EXERCISE BRIEF: Each line of the data below holding the word "wall" must be copied.

------------------------------------------------------------------------

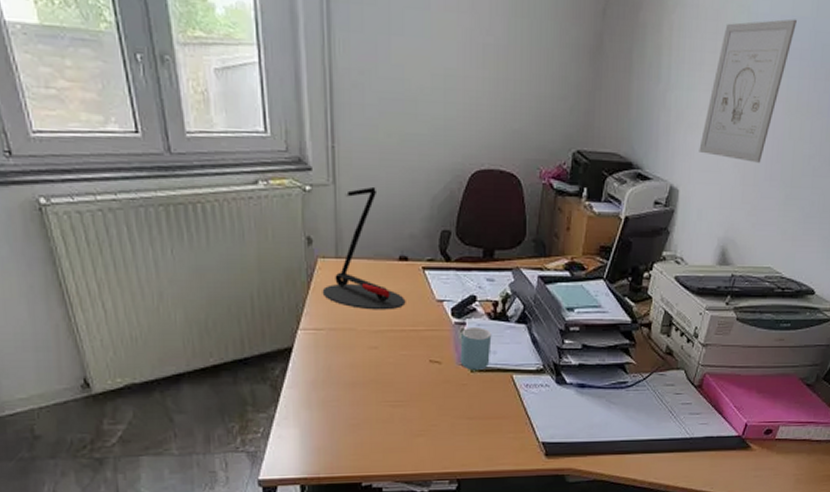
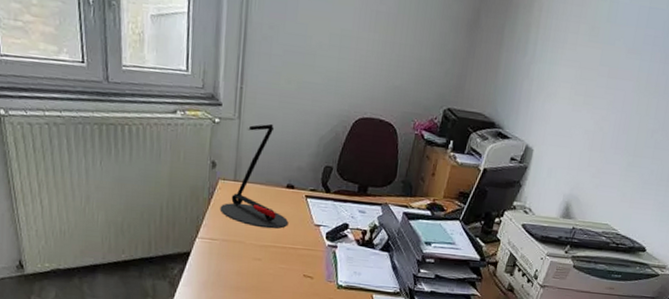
mug: present [460,328,492,370] -> none [329,250,359,288]
wall art: present [699,19,797,163] -> none [554,9,654,132]

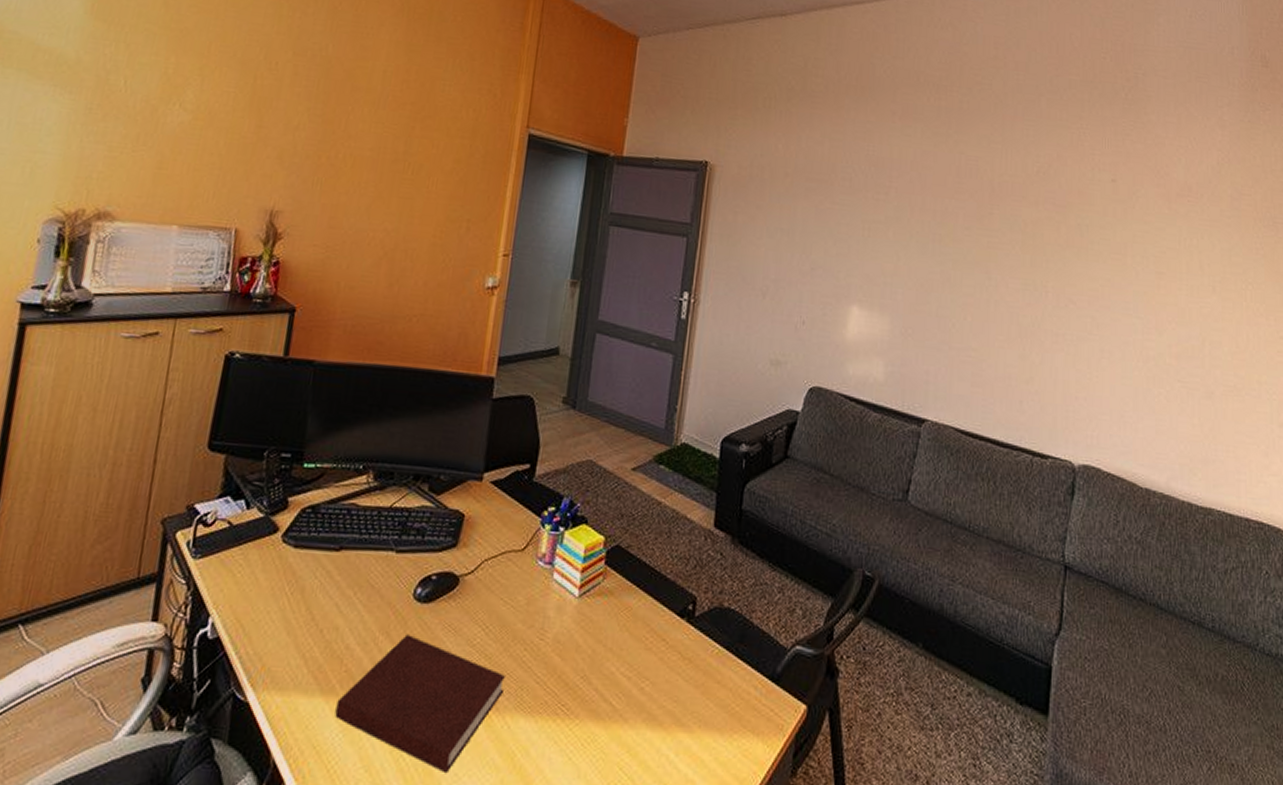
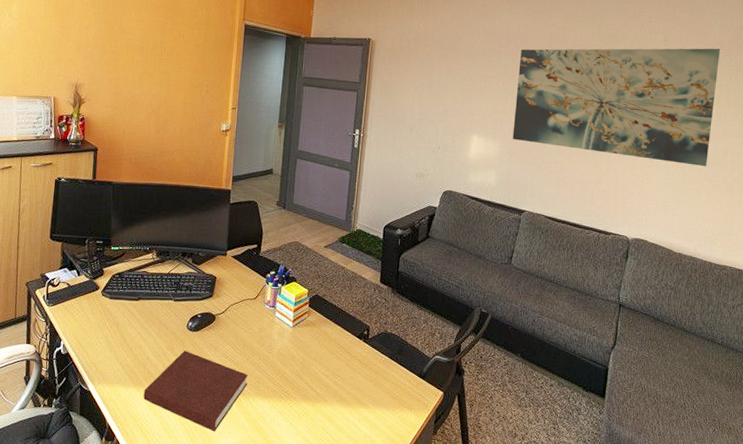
wall art: none [907,185,1187,362] -> present [512,48,721,167]

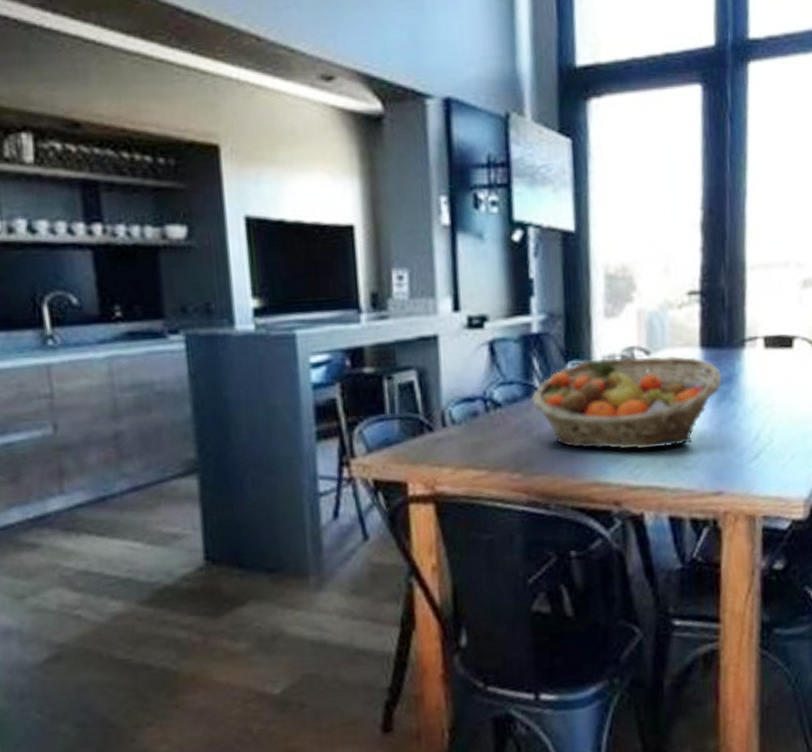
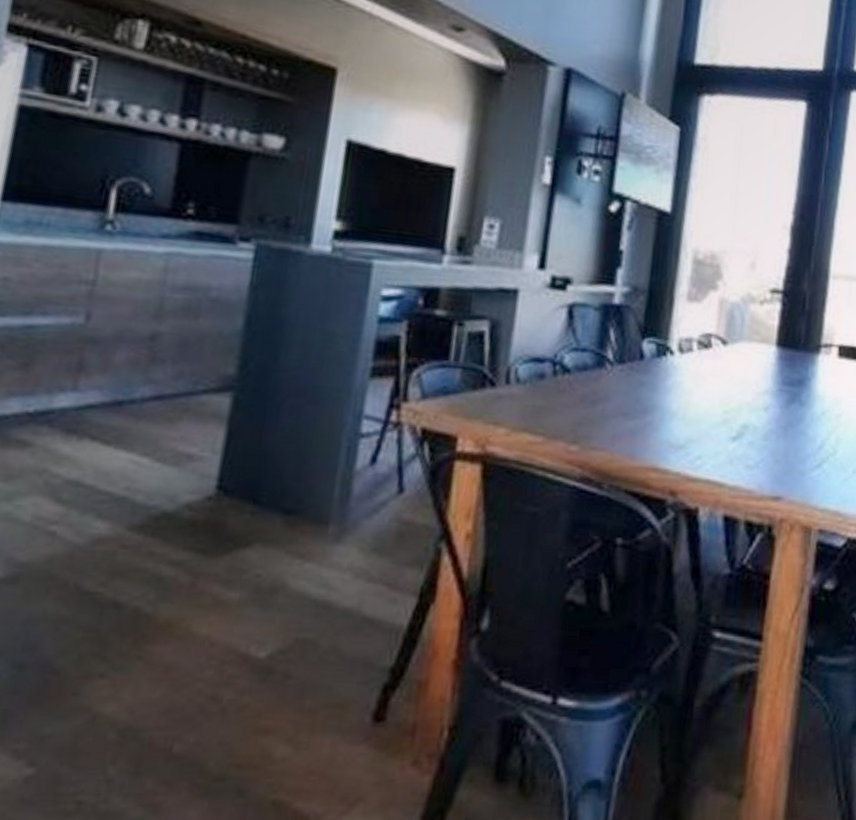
fruit basket: present [531,355,722,450] -> none [602,340,794,442]

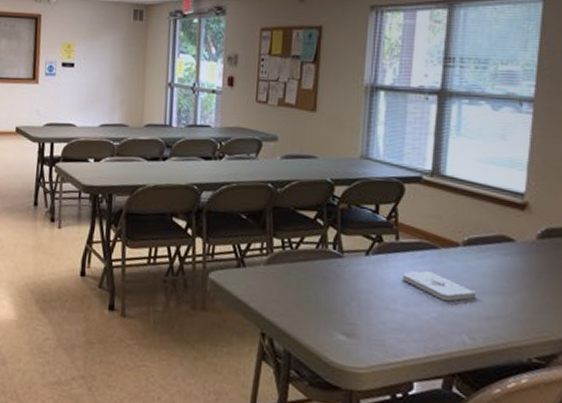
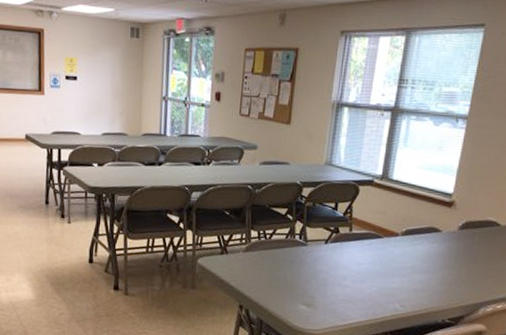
notepad: present [402,271,477,302] -> none [352,255,409,279]

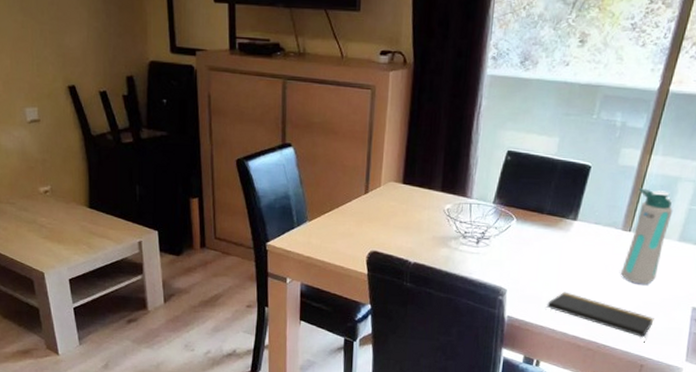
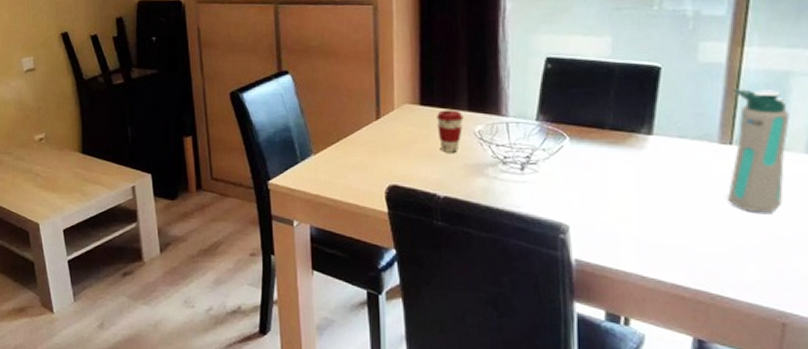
coffee cup: none [414,189,437,226] -> present [437,110,464,153]
notepad: present [547,292,654,343] -> none [628,226,791,293]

------------------------------------------------------------------------

EXERCISE RESPONSE:
wall art: present [699,19,797,163] -> none [554,9,654,132]
wall art: none [907,185,1187,362] -> present [512,48,721,167]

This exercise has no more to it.